Just this July, the Institute of Medicine released its analysis of GME in the United States and found that the current system lacks transparency and accountability and is producing a physician workforce that doesn't meet the country's needs -- despite an annual $15 billion investment from U.S. taxpayers.
On analysis, it's not surprising that our current GME system produces the outcomes that it does, because funneling funds through hospitals leads to residency workforce decisions based on the financial needs of those local institutions and not on the overall needs of our health care system.
This week, I was pleased to join other AAFP leaders on Capitol Hill as we took things a step further, unveiling a new budget-neutral proposal that would address those issues of transparency and accountability while aligning funding resources with actual workforce needs. The Academy's proposal recommends that policymakers and legislators take the following steps:
- Establish primary care thresholds and maintenance-of-effort requirements for all sponsoring institutions and teaching hospitals that currently receive Medicare and Medicaid GME financing.
- Require all sponsoring institutions and teaching hospitals seeking new Medicare- and Medicaid-financed GME positions to allocate one-half of their new positions to primary care.
- Limit direct GME and indirect medical education (IME) payments to training for "first-certificate" residency programs. Repurposing funding currently spent on fellowship training would be used to create more than 7,500 new first-certificate residency training positions.
- Align financial resources with population health care needs through a 0.25 percent reduction in IME payments and reallocation of those resources to support community-based primary care training.

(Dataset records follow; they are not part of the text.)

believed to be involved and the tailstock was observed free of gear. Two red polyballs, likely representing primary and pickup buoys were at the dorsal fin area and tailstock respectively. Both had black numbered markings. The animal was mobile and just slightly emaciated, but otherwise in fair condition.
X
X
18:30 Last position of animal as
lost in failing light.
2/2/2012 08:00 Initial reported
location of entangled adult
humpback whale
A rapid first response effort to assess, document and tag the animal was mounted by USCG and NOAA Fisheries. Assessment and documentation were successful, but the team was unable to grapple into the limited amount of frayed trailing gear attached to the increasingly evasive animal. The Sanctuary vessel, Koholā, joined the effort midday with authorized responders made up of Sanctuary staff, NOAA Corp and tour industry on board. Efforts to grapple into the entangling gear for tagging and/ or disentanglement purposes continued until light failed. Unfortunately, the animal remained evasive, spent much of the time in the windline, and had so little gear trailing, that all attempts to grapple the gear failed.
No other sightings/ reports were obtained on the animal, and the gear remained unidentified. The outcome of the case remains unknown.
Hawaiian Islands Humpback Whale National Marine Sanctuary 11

- Fund the National Health Care Workforce Commission. The Patient Protection and Affordable Care Act created this panel to review health care workforce supply and demand, but Congress has failed to allocate funding for it.
Yet it is important to note that the current and future physician workforce cannot be corrected through GME reform alone.

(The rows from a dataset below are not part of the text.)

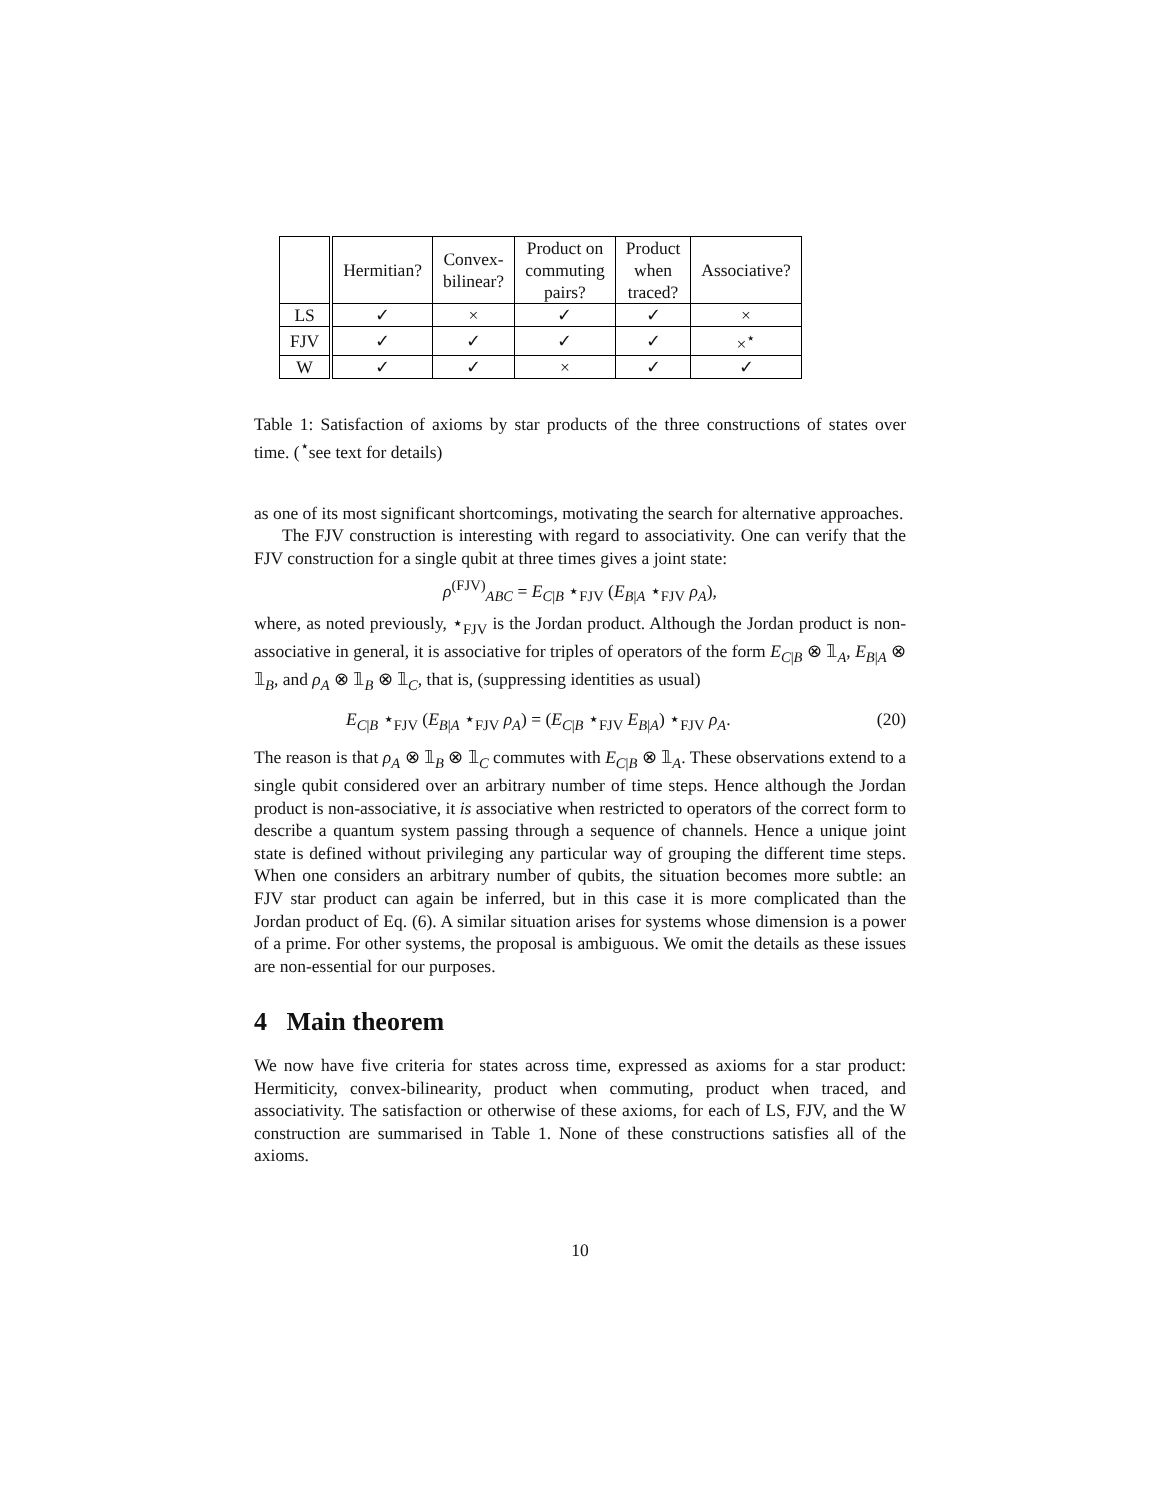| | Hermitian? | Convex- bilinear? | Product on commuting pairs? | Product when traced? | Associative? |
| --- | --- | --- | --- | --- | --- |
| LS | ✓ | × | ✓ | ✓ | × |
| FJV | ✓ | ✓ | ✓ | ✓ | ×<sup>⋆</sup> |
| W | ✓ | ✓ | × | ✓ | ✓ |
Table 1: Satisfaction of axioms by star products of the three constructions of states over time. (<sup>⋆</sup>see text for details)
as one of its most significant shortcomings, motivating the search for alternative approaches.
The FJV construction is interesting with regard to associativity. One can verify that the FJV construction for a single qubit at three times gives a joint state:
ρ<sup>(FJV)</sup><sub>ABC</sub> = E<sub>C|B</sub> ⋆<sub>FJV</sub> (E<sub>B|A</sub> ⋆<sub>FJV</sub> ρ<sub>A</sub>),
where, as noted previously, ⋆<sub>FJV</sub> is the Jordan product. Although the Jordan product is non-associative in general, it is associative for triples of operators of the form E<sub>C|B</sub> ⊗ 𝟙<sub>A</sub>, E<sub>B|A</sub> ⊗ 𝟙<sub>B</sub>, and ρ<sub>A</sub> ⊗ 𝟙<sub>B</sub> ⊗ 𝟙<sub>C</sub>, that is, (suppressing identities as usual)
E<sub>C|B</sub> ⋆<sub>FJV</sub> (E<sub>B|A</sub> ⋆<sub>FJV</sub> ρ<sub>A</sub>) = (E<sub>C|B</sub> ⋆<sub>FJV</sub> E<sub>B|A</sub>) ⋆<sub>FJV</sub> ρ<sub>A</sub>. (20)
The reason is that ρ<sub>A</sub> ⊗ 𝟙<sub>B</sub> ⊗ 𝟙<sub>C</sub> commutes with E<sub>C|B</sub> ⊗ 𝟙<sub>A</sub>. These observations extend to a single qubit considered over an arbitrary number of time steps. Hence although the Jordan product is non-associative, it is associative when restricted to operators of the correct form to describe a quantum system passing through a sequence of channels. Hence a unique joint state is defined without privileging any particular way of grouping the different time steps. When one considers an arbitrary number of qubits, the situation becomes more subtle: an FJV star product can again be inferred, but in this case it is more complicated than the Jordan product of Eq. (6). A similar situation arises for systems whose dimension is a power of a prime. For other systems, the proposal is ambiguous. We omit the details as these issues are non-essential for our purposes.
4 Main theorem
We now have five criteria for states across time, expressed as axioms for a star product: Hermiticity, convex-bilinearity, product when commuting, product when traced, and associativity. The satisfaction or otherwise of these axioms, for each of LS, FJV, and the W construction are summarised in Table 1. None of these constructions satisfies all of the axioms.
10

Earlier this year, a task force created by the Council of Academic Family Medicine -- which comprises the Association of Departments of Family Medicine, the Association of Family Medicine Residency Directors, the Society of Teachers of Family Medicine and the North American Primary Care Research Group -- with support from the AAFP, the AAFP Foundation and the American Board of Family Medicine, created the "Four Pillars for Primary Care Workforce Reform" concept, a comprehensive approach that includes:
- the medical school pipeline,
- the process of medical education,
- improving the practice environment for a more rewarding professional setting and
- primary care payment reform.
Even as we work on all of these comprehensive reforms, changing the GME system is one of the most important policy levers we can pull now because of the vast government investment in the program and the multiple recent national reports calling for reform. Our GME system is stale. It was created in 1965 -- a different time -- and for a different purpose. Now, it is one of the few areas of the health care system that has not experienced major disruption in composition, function or financing.
Please join me in engaging our nation's leaders in a conversation about why our GME system should be reformed. It is time for the investment our nation makes in GME to be transparent and accountable and to produce the physician workforce our country needs and deserves.
Jeff Cain, M.D., is board chair of the AAFP.